I’m usually a person of few words when it comes to responding to your posts, Skip, so here goes: WOW…

Craig

Time For A Witness
(Glenn Mercer / Bill Million)

Might be time for a witness, yeah,
Sent from high above
The meaning fits the message
We all know the word is love
We’re past the age of reason
Yeah, we’ve known it for so long
With apologies to everyone
Who ever done me wrong

And we’ll think of a solution
Just give me air to breath
Well it might be my salvation
It might give me some disease
We’re high up on the mountain
Yeah up upon a hill
I look around and ask you
How much more we gonna kill?

All those false smiling prophets
Don’t give up without a fight
Well if I’m on the wrong side
Who is on the right?
How many more times
Might we be saved by the bell
Well, we could be in the Garden
But we’ve made this living hell
Oh no
But it’s alright

youtube dot com/watch?v=qWluVLbaSsQ&t=3m33s

Rich Pease

Thanks, Skip, for your keen insight and
skilled writing talents.
TW was extraordinarily spelled out. And profound.
God has a magnificent agenda for man and a
wondrous way for man to find out. It’s amazing how
comfortable the wilderness is when you finally “see”
and “know” Who’s the loving Creator behind everything
there is, and how lovingly He controls all we need.
I pray God equips all our submitted hearts here with His
clarion call to the city in need.

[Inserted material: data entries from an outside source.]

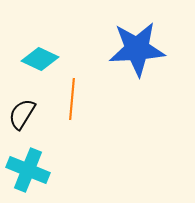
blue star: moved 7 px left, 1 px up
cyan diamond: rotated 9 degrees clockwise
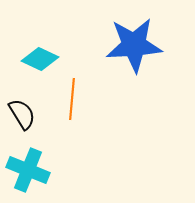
blue star: moved 3 px left, 4 px up
black semicircle: rotated 116 degrees clockwise
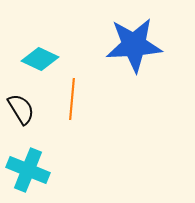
black semicircle: moved 1 px left, 5 px up
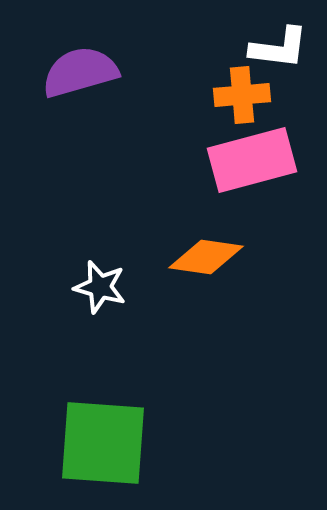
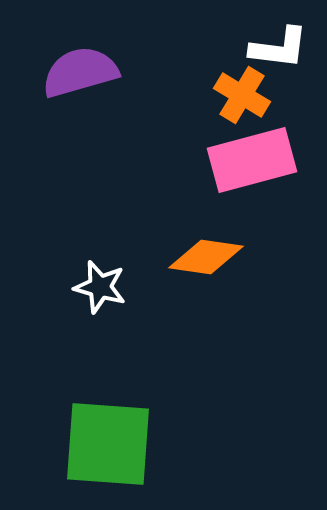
orange cross: rotated 36 degrees clockwise
green square: moved 5 px right, 1 px down
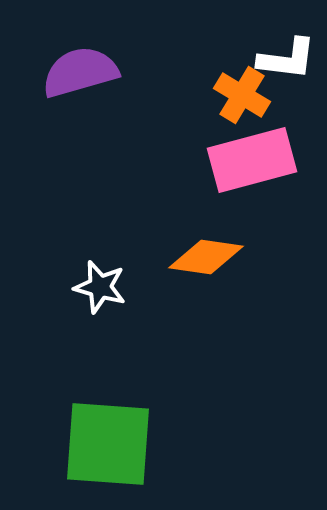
white L-shape: moved 8 px right, 11 px down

I pray also they have
ears to hear . . . they’re in desperate shape.

Leslee Simler

“We pave paradise and put up a parking lot…”

We left our (rural) wilderness on your birthday and have been in the city (Seattle) these three days. Thank you, Skip, (and a belated happy birthday!) for giving us this perspective to balance the journey. I’m now wondering which is “city” and which “wilderness”. Something to contemplate on the long way “home”.